» WHAT NEEDS TO BE DONE
Using the text on the Kanetsu Border Castle ruins, explain in one to three sentences why Sassa Narimasa came into conflict with Maeda Toshiie at the end of 1584.

START TEXT BLOCK

Ruin in Toyama Prefecture, Japan

The Kanetsu Border Castle ruins (加越国境城跡群及び道 切山城跡 松根城跡 小原越, Kaetsu-kuni-zakai shiro ato-gun oyobi michi Kiriyama-jō ato Matsune-jō ato Ohara-goe) is the name for a group of ruined castles and sites along the border of what is now Ishikawa Prefecture and Toyama Prefecture connected with the Sengoku period conflict between the warlords Maeda Toshiie and Sassa Narimasa. The ruins were designated a National Historic Site in 2015.

==Historical background==
In 1582, Toyotomi Hideyoshi defeated Akechi Mitsuhide and became the successor to the assassinated Oda Nobunaga, who had been killed in the Honnō-ji Incident. Hideyoshi then destroyed Nobunaga's general Shibata Katsuie at the Battle of Shizugatake the following year. In 1584, he fought a largely inconclusive series of battles against a coalition of Oda Nobukatsu and Tokugawa Ieyasu called the Battle of Komaki and Nagakute. At the end of 1584, the warlord of Etchū Province, Sassa Narimasa declared fealty to Tokugawa Ieyasu, which placed him at odds with Hideyoshi's senior retainer, Maeda Toshiie, who was based in neighboring Kaga Province. Both sides fortified the border between their respective provinces and clashed on a frequent basis, with Sassa at one point invading Noto Province and taking Suemori Castle from the Maeda. Eventually, in 1585 Hideyoshi marched with an army to invest Etchū Province, laying siege to Tomiyama Castle and Sassa Narimasa was forced to surrender.

==Overview==
The National Historic Site designation covers Kiriyama Castle (切山城), which was built by the Maeda and Matsune Castle (松根城), which was built by Sassa, and the Obara Pass (小原越) on the mountain road connecting these two castles. In an archaeological excavation undertaken before the National Historic Site designation, remnants of dry moats, fortified gates, earthen ramparts and musket balls made of lead from the Sonto mine in Thailand were found at both castle sites, and the old route of the road through the pass was identified. Traces of where the pass itself had been rendered impassible by a deep 25-meter wide cutting were also found.

The ruins of Kiriyama Castle are located at the top of a hill at an elevation of 139 meters between the Morishita River and its tributaries, the Kiriyama River and the Shimizu Tanigawa River. The castle area extended for about 200 meters east-to-west and 250 meters north-to-south, and excavation surveys have the remains of enclosures with dry moats, ramparts and fortified gates. The scale of moat at the eastern end of the castle is large, and it is highly possible that the castle was built or renovated in preparation for an attack from the Etchū side. The road running along the southern edge of the castle is a side road of the Hokkoku Kaidō highway and leads to Matsune Castle.

END TEXT BLOCK
START PROVIDED RECORDS

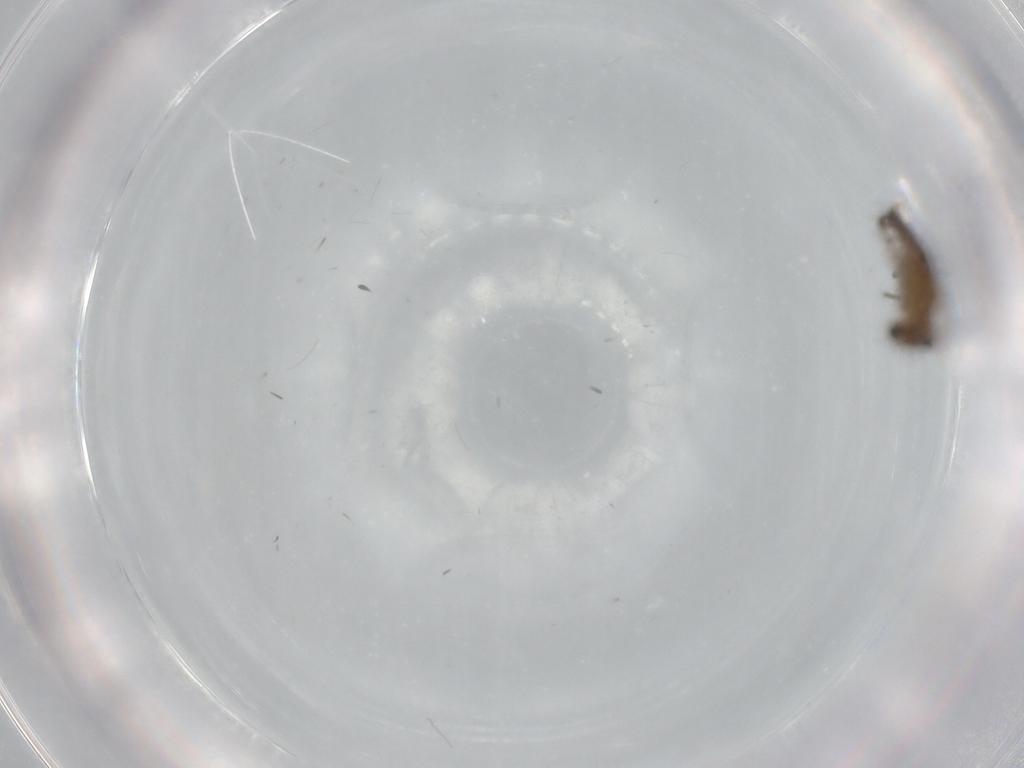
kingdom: Animalia
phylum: Arthropoda
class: Insecta
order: Diptera
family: Chironomidae
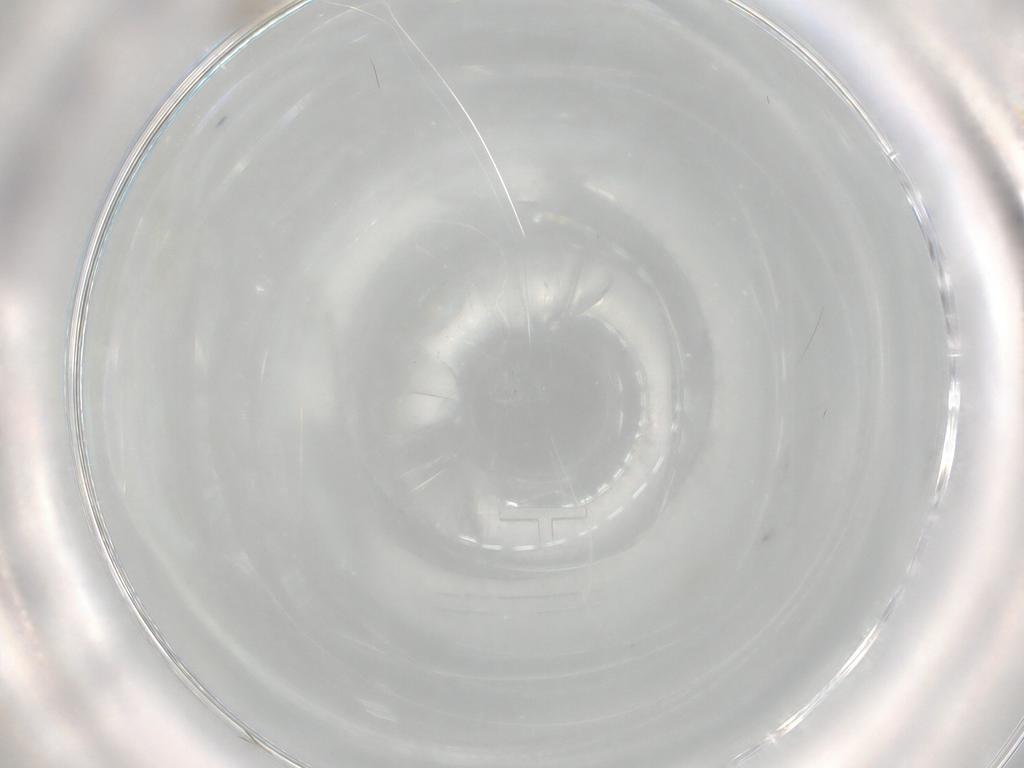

END PROVIDED RECORDS

» WRITTEN RESPONSE
At the end of 1584, Sassa Narimasa, the warlord of Etchū Province, declared fealty to Tokugawa Ieyasu, who had fought against Hideyoshi in the Battle of Komaki and Nagakute. This placed him at odds with Maeda Toshiie, Hideyoshi's senior retainer, who was based in neighboring Kaga Province.